Pictures with lens parameters:
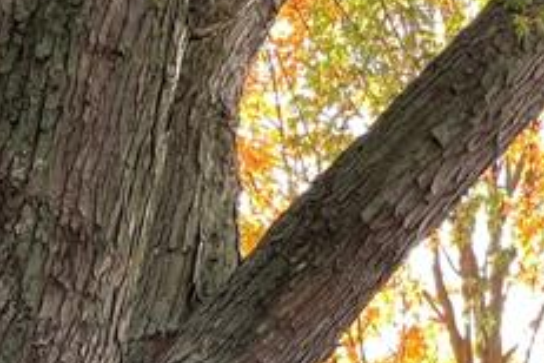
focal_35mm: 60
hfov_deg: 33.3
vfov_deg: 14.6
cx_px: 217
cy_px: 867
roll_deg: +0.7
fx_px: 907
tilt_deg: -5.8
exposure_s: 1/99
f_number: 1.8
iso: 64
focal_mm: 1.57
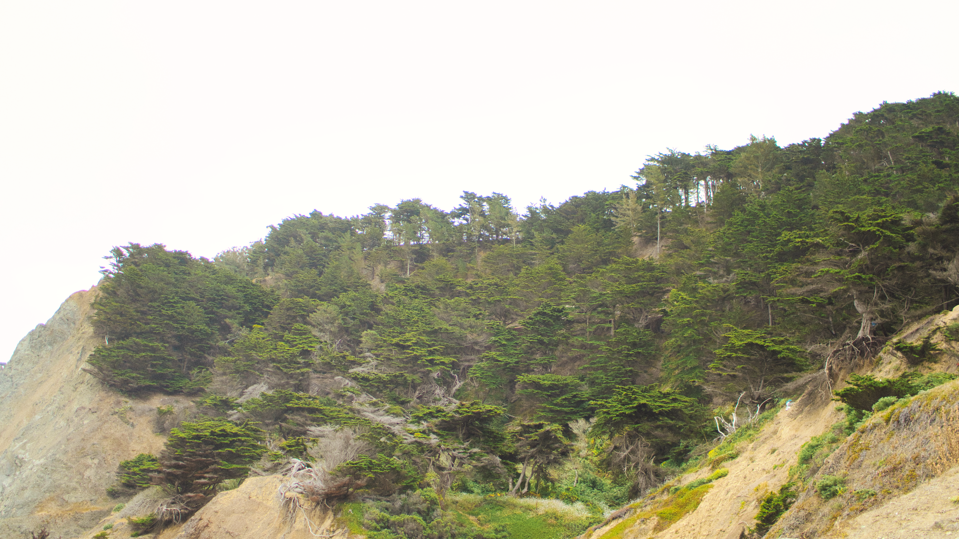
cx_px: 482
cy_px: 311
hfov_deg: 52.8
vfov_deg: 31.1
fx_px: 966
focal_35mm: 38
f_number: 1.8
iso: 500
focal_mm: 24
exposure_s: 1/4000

--

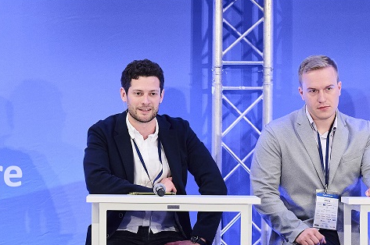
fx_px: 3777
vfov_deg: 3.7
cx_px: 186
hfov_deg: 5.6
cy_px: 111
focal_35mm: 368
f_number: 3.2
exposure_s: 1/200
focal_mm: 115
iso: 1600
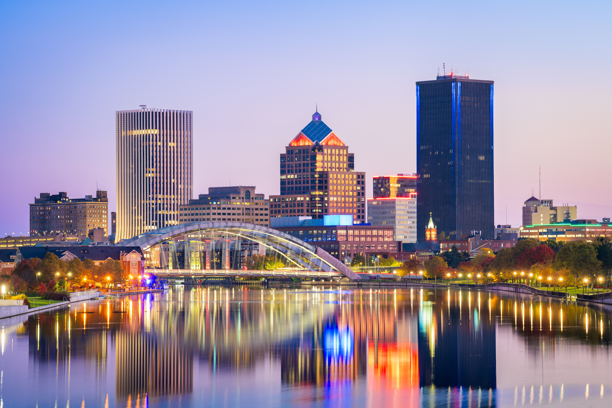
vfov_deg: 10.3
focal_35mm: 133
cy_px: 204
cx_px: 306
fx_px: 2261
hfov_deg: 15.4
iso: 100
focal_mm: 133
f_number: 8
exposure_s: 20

EXERCISE REQUIREMENTS
Look back at the entries above and repeat, unchanged, every line from the line holding "hfov_deg: 52.8" through the line holding "exposure_s: 1/4000".

TASK ANSWER
hfov_deg: 52.8
vfov_deg: 31.1
fx_px: 966
focal_35mm: 38
f_number: 1.8
iso: 500
focal_mm: 24
exposure_s: 1/4000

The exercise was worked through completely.